**EXERCISE OBJECTIVE**: Could you show all lines in the entries below that contain the string "environment"?
======== TASK MATERIAL
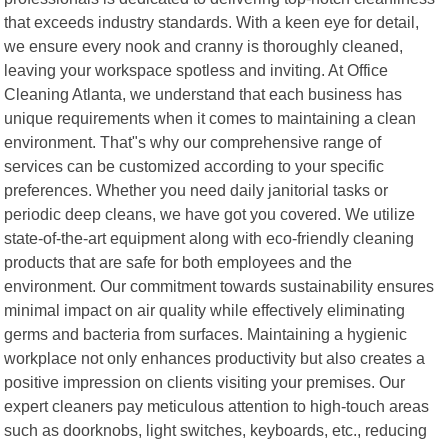
that exceeds industry standards. With a keen eye for detail,
we ensure every nook and cranny is thoroughly cleaned,
leaving your workspace spotless and inviting. At Office
Cleaning Atlanta, we understand that each business has
unique requirements when it comes to maintaining a clean
environment. That"s why our comprehensive range of
services can be customized according to your specific
preferences. Whether you need daily janitorial tasks or
periodic deep cleans, we have got you covered. We utilize
state-of-the-art equipment along with eco-friendly cleaning
products that are safe for both employees and the
environment. Our commitment towards sustainability ensures
minimal impact on air quality while effectively eliminating
germs and bacteria from surfaces. Maintaining a hygienic
workplace not only enhances productivity but also creates a
positive impression on clients visiting your premises. Our
expert cleaners pay meticulous attention to high-touch areas
such as doorknobs, light switches, keyboards, etc., reducing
================
**RESULT OF THE EXERCISE**:
environment. That"s why our comprehensive range of
environment. Our commitment towards sustainability ensures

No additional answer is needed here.